EXERCISE:
Return each line of the records in which the word "allow" appears.

─── GIVEN RECORDS

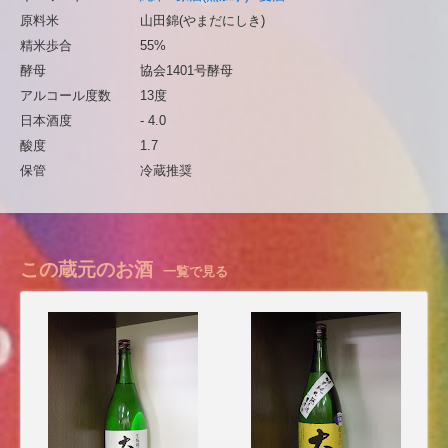
原料米
山田錦(やまだにしき)
精米歩合
55%
酵母
協会1401号酵母
アルコール度数
13度
日本酒度
- 4.0
酸度
1.7
保管
冷蔵推奨
この蔵元のお酒
一覧で見る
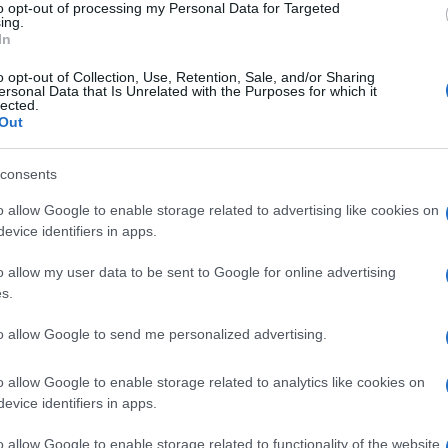
to opt-out of processing my Personal Data for Targeted
ing.
In
o opt-out of Collection, Use, Retention, Sale, and/or Sharing
ersonal Data that Is Unrelated with the Purposes for which it
lected.
Out
consents
o allow Google to enable storage related to advertising like cookies on
LER MAIS
LER MAIS
evice identifiers in apps.
TRQ
TR
o allow my user data to be sent to Google for online advertising
s.
to allow Google to send me personalized advertising.
o allow Google to enable storage related to analytics like cookies on
evice identifiers in apps.
o allow Google to enable storage related to functionality of the website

──────

WRITTEN RESPONSE:
o allow Google to enable storage related to advertising like cookies on
o allow my user data to be sent to Google for online advertising
to allow Google to send me personalized advertising.
o allow Google to enable storage related to analytics like cookies on
o allow Google to enable storage related to functionality of the website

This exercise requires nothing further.